# Being made redundant, meeting to discuss terms, what should I be asking.



## truthseeker (17 May 2011)

So Ive just been told Im being made redundant in a few weeks time, there is another meeting to discuss terms later this week.

What do I need to be asking at this meeting?


----------



## robbie00 (18 May 2011)

Hi Truthseeker,

How many people are affected by the redundancy, is there a trade union? 

Was anyone made redundant recently so you might have an idea what type of pay off your company give. 

Is the company a global company or domestic company? 

Do you want redundancy if not you may want to seek a position elsewere in the company if possible.

Can give some more advice once some of the above is answered.


----------



## truthseeker (18 May 2011)

Hi Robbie,
Thanks for the reply.

My entire department is being dissolved. 

I am the only member of a trade union.

Its a domestic company. 

I work in a specialised area, if my position is made redundant there is no other position that would be suitable for my skillset/level of qualification.

There have been previous redundancies in other areas, I am aware of some precedents that have been set, but they have varied by role.


----------



## robbie00 (18 May 2011)

Hi Truthseeker,

Firstly if you havnt already contacted your trade union do so now and let them do all the negotiating for you. Also see what they advise you after all you have probably been paying them for the last few years.

If they have already made other redundancies and you think the terms were fair and you would be happy with them quote the details of this in your negotiations. 

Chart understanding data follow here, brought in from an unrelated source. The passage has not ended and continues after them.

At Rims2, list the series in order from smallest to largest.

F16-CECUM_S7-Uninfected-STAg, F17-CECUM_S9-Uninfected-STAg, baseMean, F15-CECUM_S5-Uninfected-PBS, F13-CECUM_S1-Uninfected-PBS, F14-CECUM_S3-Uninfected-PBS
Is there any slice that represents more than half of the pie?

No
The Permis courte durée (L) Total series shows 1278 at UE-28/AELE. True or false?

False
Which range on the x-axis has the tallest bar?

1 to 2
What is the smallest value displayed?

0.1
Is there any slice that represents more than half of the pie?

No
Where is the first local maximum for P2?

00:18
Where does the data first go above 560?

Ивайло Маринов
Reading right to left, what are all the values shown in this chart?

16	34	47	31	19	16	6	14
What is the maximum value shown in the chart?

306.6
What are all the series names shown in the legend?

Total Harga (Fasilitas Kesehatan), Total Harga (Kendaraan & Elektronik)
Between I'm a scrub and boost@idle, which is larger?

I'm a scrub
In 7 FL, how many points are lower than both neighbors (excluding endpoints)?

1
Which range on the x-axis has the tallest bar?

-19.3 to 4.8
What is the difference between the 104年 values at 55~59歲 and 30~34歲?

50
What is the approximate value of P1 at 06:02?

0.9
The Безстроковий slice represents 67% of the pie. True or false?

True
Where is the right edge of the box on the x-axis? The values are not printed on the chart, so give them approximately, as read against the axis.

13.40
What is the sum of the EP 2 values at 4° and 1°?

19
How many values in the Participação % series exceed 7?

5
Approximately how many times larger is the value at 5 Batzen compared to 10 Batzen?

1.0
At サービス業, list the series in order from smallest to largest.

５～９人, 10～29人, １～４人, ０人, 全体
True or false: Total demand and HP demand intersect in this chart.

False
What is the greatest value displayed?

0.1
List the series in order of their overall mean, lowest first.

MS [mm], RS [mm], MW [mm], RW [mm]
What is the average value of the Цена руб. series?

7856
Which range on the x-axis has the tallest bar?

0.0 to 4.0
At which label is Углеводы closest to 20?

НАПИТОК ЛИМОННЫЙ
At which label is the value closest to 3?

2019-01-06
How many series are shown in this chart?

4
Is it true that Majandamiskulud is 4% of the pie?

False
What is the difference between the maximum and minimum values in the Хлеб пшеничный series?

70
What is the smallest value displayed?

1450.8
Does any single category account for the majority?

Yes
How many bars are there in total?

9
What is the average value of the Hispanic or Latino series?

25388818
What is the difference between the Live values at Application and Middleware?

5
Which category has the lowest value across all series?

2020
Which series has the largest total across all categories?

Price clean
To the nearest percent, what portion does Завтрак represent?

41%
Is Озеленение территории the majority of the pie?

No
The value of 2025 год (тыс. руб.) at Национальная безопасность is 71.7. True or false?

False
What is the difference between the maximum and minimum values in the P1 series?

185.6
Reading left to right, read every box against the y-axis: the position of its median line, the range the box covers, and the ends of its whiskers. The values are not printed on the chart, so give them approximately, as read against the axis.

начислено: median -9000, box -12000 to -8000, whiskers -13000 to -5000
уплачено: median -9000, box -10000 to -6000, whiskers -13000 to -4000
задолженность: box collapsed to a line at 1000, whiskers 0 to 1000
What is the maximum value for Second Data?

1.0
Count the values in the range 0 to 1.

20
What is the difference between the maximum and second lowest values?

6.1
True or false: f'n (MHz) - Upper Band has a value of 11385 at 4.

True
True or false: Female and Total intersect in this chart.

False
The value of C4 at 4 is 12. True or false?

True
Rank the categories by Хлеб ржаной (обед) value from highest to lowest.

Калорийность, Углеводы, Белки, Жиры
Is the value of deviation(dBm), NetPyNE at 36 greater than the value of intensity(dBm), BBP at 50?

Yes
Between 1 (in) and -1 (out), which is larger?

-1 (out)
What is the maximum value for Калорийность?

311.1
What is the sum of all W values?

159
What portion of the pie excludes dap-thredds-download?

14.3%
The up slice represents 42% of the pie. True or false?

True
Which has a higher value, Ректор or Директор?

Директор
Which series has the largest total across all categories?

If there is a group of you being made redudant yous should discuss what terms you think would be fair to settle with the company on, then battle it out as a group.

But more than likely if you can prove say John got x amount of weeks per year of service and a retraining bonus during the last redundancies you can use this to make sure you get the same.


----------



## dereko1969 (18 May 2011)

First off, sorry to hear that.

Secondly, as stated, get your Union involved asap and see if they can provide someone to attend the meeting to discuss terms.


----------